Nous attristons sans doute quelques lecteurs. On dira, avec colère peut-être, qu’il est blessant de faire dépendre les grands intérêts de la religion de l’équilibre d’un budget, et qu’au besoin les catholiques n’abandonneraient pas leur père spirituel. Oui, il en faudra venir là ; la nécessité d’une subvention régulière à fournir pour le roi-pontife par les gouvernemens ou les peuples catholiques sera une question posée, et c’est alors qu’on sortira des rêvasseries politiques et de la sentimentalité religieuse pour constater la sèche réalité. Nous avons entendu dans de beaux discours et lu dans de beaux livres que la coexistence du pouvoir temporel et du pouvoir spirituel est indispensable pour assurer l’indépendance du chef de l’église. La thèse serait soutenante, si la royauté payait les frais du sacerdoce. C’est le contraire qui a lieu, et il faut que le sacerdoce quête pour la royauté. Est-ce là une bonne condition d’indépendance ? Est-ce noblesse ou servitude ? Est-il nécessaire à la majesté de la religion que son chef descende aux pratiques des souverainetés mondaines, qu’il soudoie une police et des sbires pour défendre un pouvoir contesté, qu’il tienne des postes de douane et des bureaux de loterie pour battre monnaie ? Est-il prudent de laisser le catholicisme exposé à la solidarité d’un désastre financier, et ne vaudrait-il pas mieux conjurer ce malheur par une liquidation honorable ? Et s’il est vrai que le gouvernement pontifical ne pourra se passer des secours du monde catholique, ne ferait-on pas mieux de réserver les subventions pour constituer un pouvoir purement religieux[1], une dictature morale, d’autant plus puissante et respectée alors qu’elle sera plus dégagée des influences, politiques ?

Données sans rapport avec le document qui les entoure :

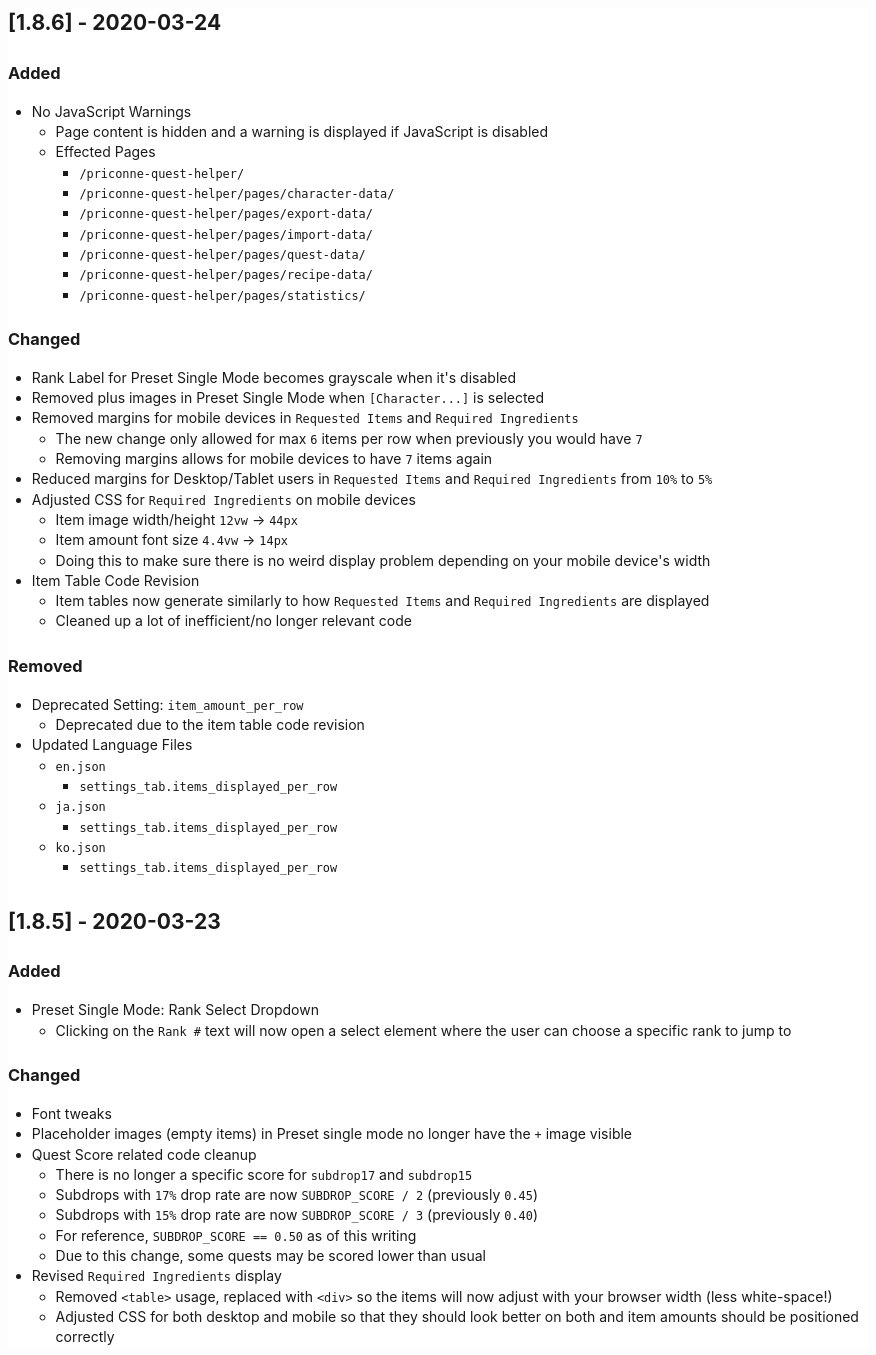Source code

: ## [1.8.6] - 2020-03-24
### Added
- No JavaScript Warnings
  - Page content is hidden and a warning is displayed if JavaScript is disabled
  - Effected Pages
    - `/priconne-quest-helper/`
    - `/priconne-quest-helper/pages/character-data/`
    - `/priconne-quest-helper/pages/export-data/`
    - `/priconne-quest-helper/pages/import-data/`
    - `/priconne-quest-helper/pages/quest-data/`
    - `/priconne-quest-helper/pages/recipe-data/`
    - `/priconne-quest-helper/pages/statistics/`
### Changed
- Rank Label for Preset Single Mode becomes grayscale when it's disabled
- Removed plus images in Preset Single Mode when `[Character...]` is selected
- Removed margins for mobile devices in `Requested Items` and `Required Ingredients`
  - The new change only allowed for max `6` items per row when previously you would have `7`
  - Removing margins allows for mobile devices to have `7` items again
- Reduced margins for Desktop/Tablet users in `Requested Items` and `Required Ingredients` from `10%` to `5%`
- Adjusted CSS for `Required Ingredients` on mobile devices
  - Item image width/height `12vw` -> `44px`
  - Item amount font size `4.4vw` -> `14px`
  - Doing this to make sure there is no weird display problem depending on your mobile device's width
- Item Table Code Revision
  - Item tables now generate similarly to how `Requested Items` and `Required Ingredients` are displayed
  - Cleaned up a lot of inefficient/no longer relevant code
### Removed
- Deprecated Setting: `item_amount_per_row`
  - Deprecated due to the item table code revision
- Updated Language Files
  - `en.json`
    - `settings_tab.items_displayed_per_row`
  - `ja.json`
    - `settings_tab.items_displayed_per_row`
  - `ko.json`
    - `settings_tab.items_displayed_per_row`

## [1.8.5] - 2020-03-23
### Added
- Preset Single Mode: Rank Select Dropdown
  - Clicking on the `Rank #` text will now open a select element where the user can choose a specific rank to jump to
### Changed
- Font tweaks
- Placeholder images (empty items) in Preset single mode no longer have the `+` image visible
- Quest Score related code cleanup
  - There is no longer a specific score for `subdrop17` and `subdrop15`
  - Subdrops with `17%` drop rate are now `SUBDROP_SCORE / 2` (previously `0.45`)
  - Subdrops with `15%` drop rate are now `SUBDROP_SCORE / 3` (previously `0.40`)
  - For reference, `SUBDROP_SCORE == 0.50` as of this writing
  - Due to this change, some quests may be scored lower than usual
- Revised `Required Ingredients` display
  - Removed `<table>` usage, replaced with `<div>` so the items will now adjust with your browser width (less white-space!)
  - Adjusted CSS for both desktop and mobile so that they should look better on both and item amounts should be positioned correctly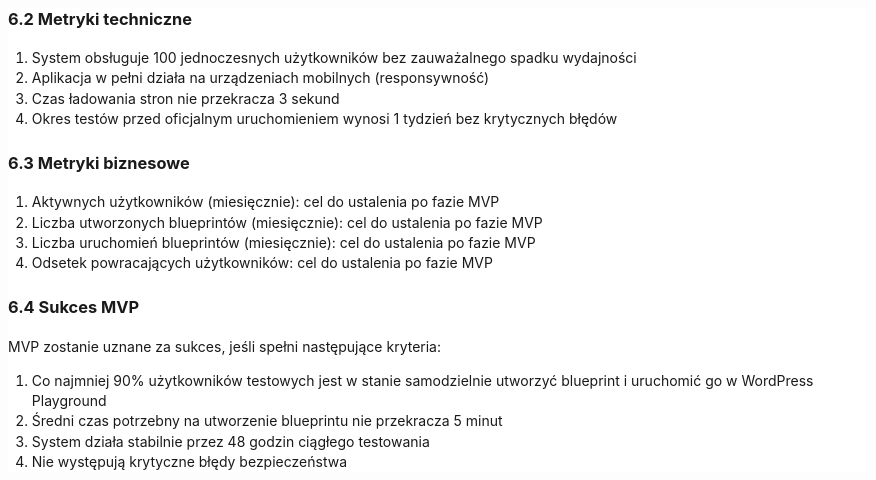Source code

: ### 6.2 Metryki techniczne
1. System obsługuje 100 jednoczesnych użytkowników bez zauważalnego spadku wydajności
2. Aplikacja w pełni działa na urządzeniach mobilnych (responsywność)
3. Czas ładowania stron nie przekracza 3 sekund
4. Okres testów przed oficjalnym uruchomieniem wynosi 1 tydzień bez krytycznych błędów

### 6.3 Metryki biznesowe
1. Aktywnych użytkowników (miesięcznie): cel do ustalenia po fazie MVP
2. Liczba utworzonych blueprintów (miesięcznie): cel do ustalenia po fazie MVP
3. Liczba uruchomień blueprintów (miesięcznie): cel do ustalenia po fazie MVP
4. Odsetek powracających użytkowników: cel do ustalenia po fazie MVP

### 6.4 Sukces MVP
MVP zostanie uznane za sukces, jeśli spełni następujące kryteria:
1. Co najmniej 90% użytkowników testowych jest w stanie samodzielnie utworzyć blueprint i uruchomić go w WordPress Playground
2. Średni czas potrzebny na utworzenie blueprintu nie przekracza 5 minut
3. System działa stabilnie przez 48 godzin ciągłego testowania
4. Nie występują krytyczne błędy bezpieczeństwa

Le cours des événemens mettra bientôt ces considérations à l’ordre du jour. En attendant, la cour de Rome, comme s’il s’agissait d’un orage à laisser passer, cherche un abri pour s’y blottir ; elle ne croit pas à la durée du sortilège, elle compte sur un miracle qui brisera le pacte impie du 15 septembre. La finance est pour beaucoup dans la partie engagée entre Rome et Florence, et c’est à qui pourra tenir plus longtemps. On voit par là de quelle importance il est pour le parti national de relever son crédit. Ceci nous ramène

  1. Cela vaudrait d’autant mieux qu’il en coûterait moitié moins. Les dépenses spéciales de la cour de Rome ne tiennent pas une grande place dans le budget pontifical, ce sont les frais de police qui ont écrasé la situation à force de grossir la dette.